Global inflation rates hit an all-time high in 2022, and prices of everyday goods like groceries and energy have risen significantly.

Now that there is a decrease in disposable income, our research found that consumers are less willing to spend money on sustainable products, and perhaps there’s a question of – ‘why should I have to pay more to be more sustainable?’

Therefore, PLI and the automotive sector at large are committed to drive the transition to sustainability with technological solutions, products, and expertise.  It’s our mission to help drivers improve the performance of their vehicles and continue to develop products that reduce carbon emissions and use less packaging.

The report also showed that ‘Brits are the least willing out of all countries to pay more for greener products’. Could you explain this?

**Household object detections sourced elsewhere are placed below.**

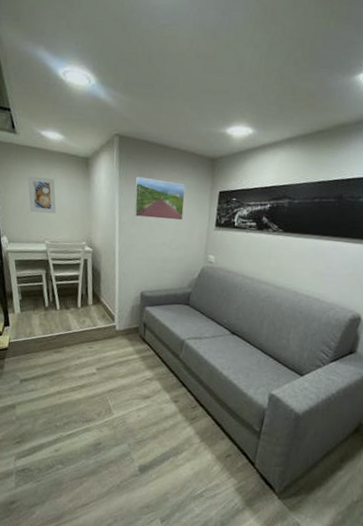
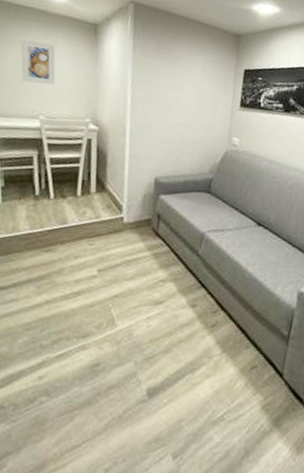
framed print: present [134,176,186,221] -> none [149,48,208,99]

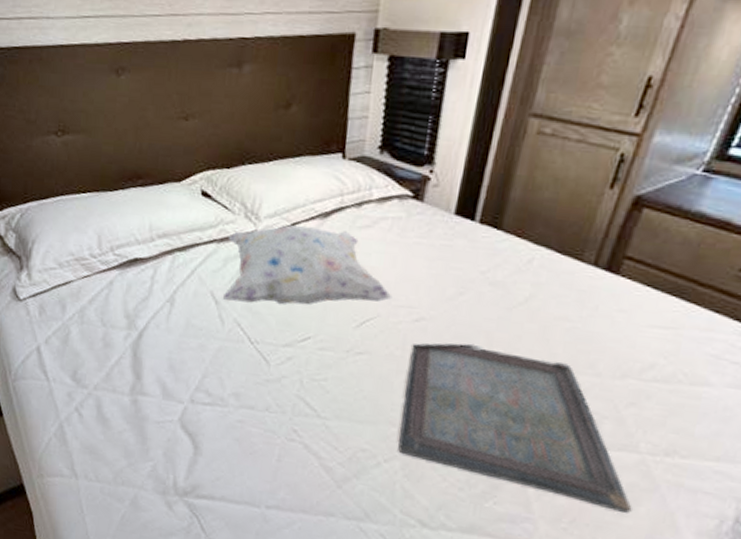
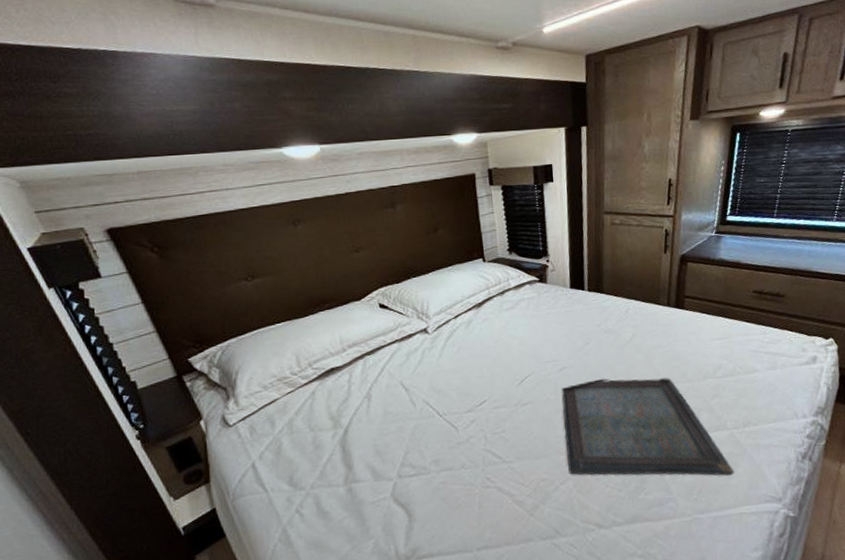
decorative pillow: present [223,225,393,305] -> none [406,314,540,386]

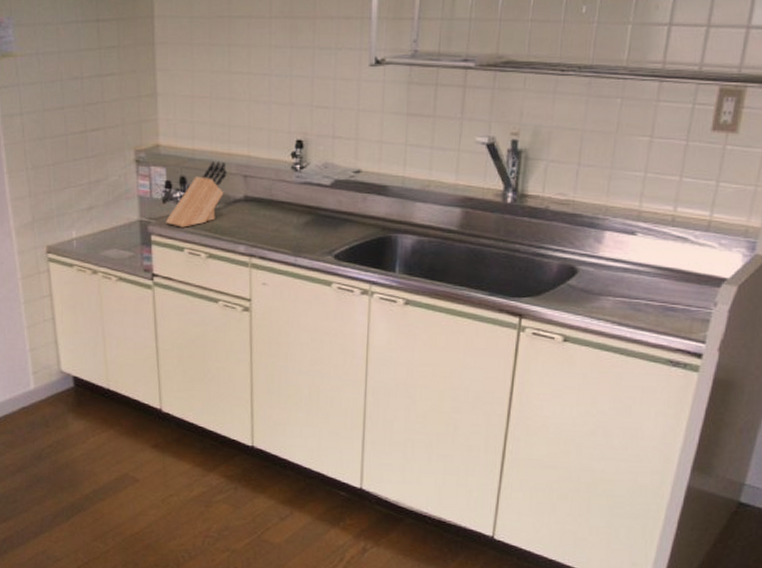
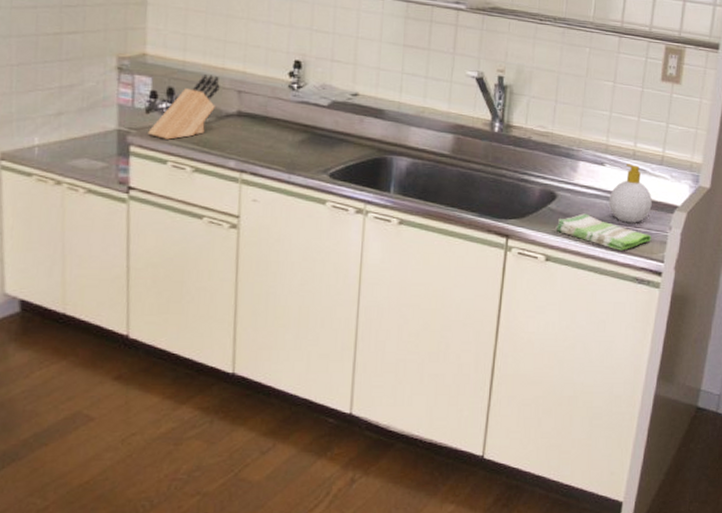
dish towel: none [575,289,692,330] -> present [555,213,652,251]
soap bottle: none [639,232,694,299] -> present [608,164,652,223]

We carried out our sustainable driving research of 7,000 consumers in six countries and Britain indeed came out on top for being the least willing to pay more for sustainable products. We found that countries such as Italy, Spain, Poland, and France are willing to pay a small percentage more for products that support greener driving.

This could be down to a lack of understanding of how greener products can be better for both vehicles and for the planet. The research also found that on average, 12% percent of Europeans do not know what could be done to reduce their car’s carbon footprint and out of all six countries surveyed, Britain is the nation that knows the least about how to reduce it (31%).

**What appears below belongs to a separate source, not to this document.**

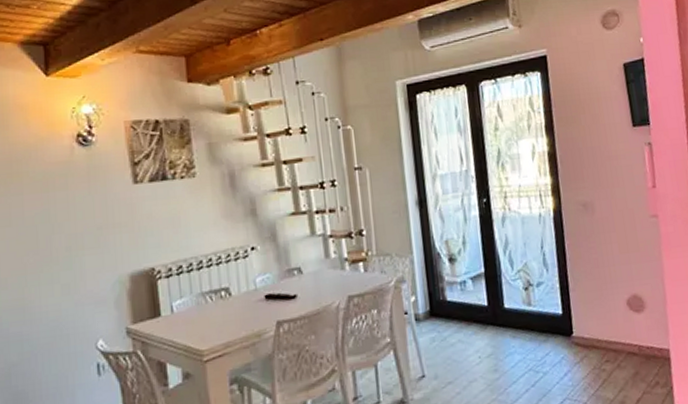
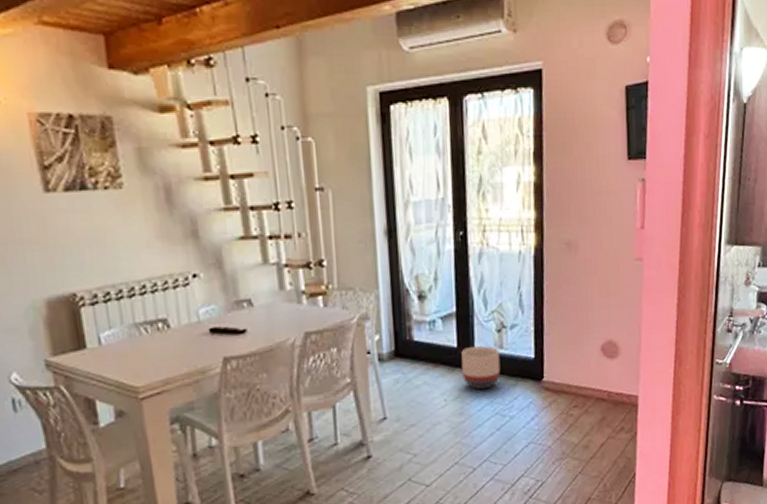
planter: none [492,303,531,347] -> present [461,345,501,390]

It is also important to note the differences in the economies of each market. Each nation faces its own cost and spending pressures, as well as a difference in overall behaviour when it comes to taking action to be more sustainable. 

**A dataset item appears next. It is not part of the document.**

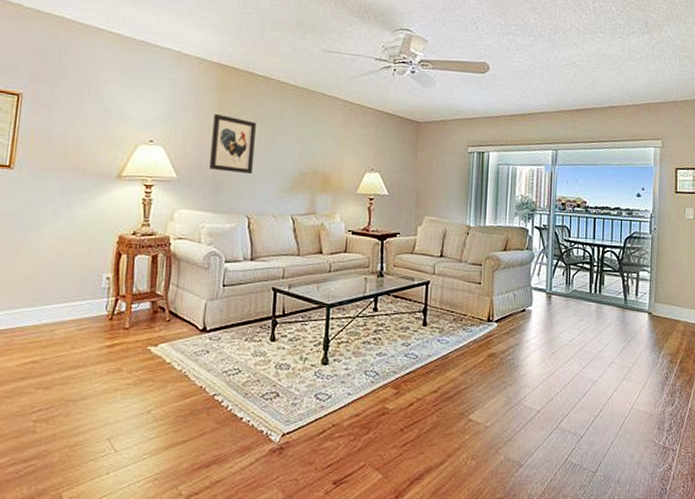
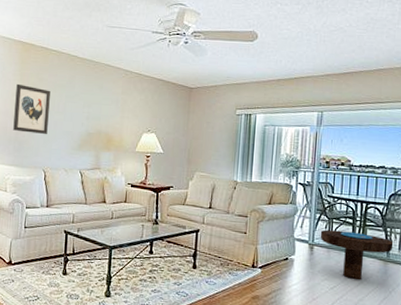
side table: none [557,276,629,330] -> present [320,229,392,281]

If consumers are unaware of the benefits behind sustainable products versus traditional ones, it is unlikely that they’d pay more for something they can have for less. However, this is where companies like PLI play a vital role. We must help educate consumers, so they are aware of the benefits behind sustainable automotive products, so we can all help the nation move towards a more sustainable future, and not break the bank doing so.

What more do you think the industry could/should be doing to change these results?

There is an opportunity for industry leaders to pave a clear roadmap and promote awareness of sustainable options to drivers so they can make more informed choices.

It’s not just about the fuel we put in our cars. It’s up to businesses like ours to show motorists that there are affordable solutions and steps we can still take, such as the choice of fluid lubricants used. For example, PETRONAS Syntium can achieve a fuel saving of 3% and optimise thermal efficiency, leading to overall savings and better vehicle performance. Even the packaging of products, such as opting for bag-in-box or recycled plastic can make a difference.  

Within the lubricant industry, it’s key we ensure customers have visibility around reliable and sustainable brands that align with both their ethos and finances, as meeting these demands is crucial to growth and success.

What do you think the future holds for these issues discussed in the report?

It’s undeniable that 2023 brings a fresh set of customer challenges, largely centred around sustainability, ethics, and the rising cost of living. The future beyond that is unclear.

However, we’re at a time where the industry is pushing harder and innovating even more to transition to solutions that enhance our planet. Businesses should be making a conscious effort to show motorists that there are affordable, sustainable solutions available to them.

At PLI we are dedicated to helping our customers understand that taking care of your vehicle doesn’t need to be a difficult or daunting task.

At PLI we are dedicated to helping our customers understand that taking care of your vehicle doesn’t need to be a difficult or daunting task. We want to change consumers’ mindsets to help them make the best choice for the car and show that it is possible to make positive changes in the automotive industry in 2023 and beyond.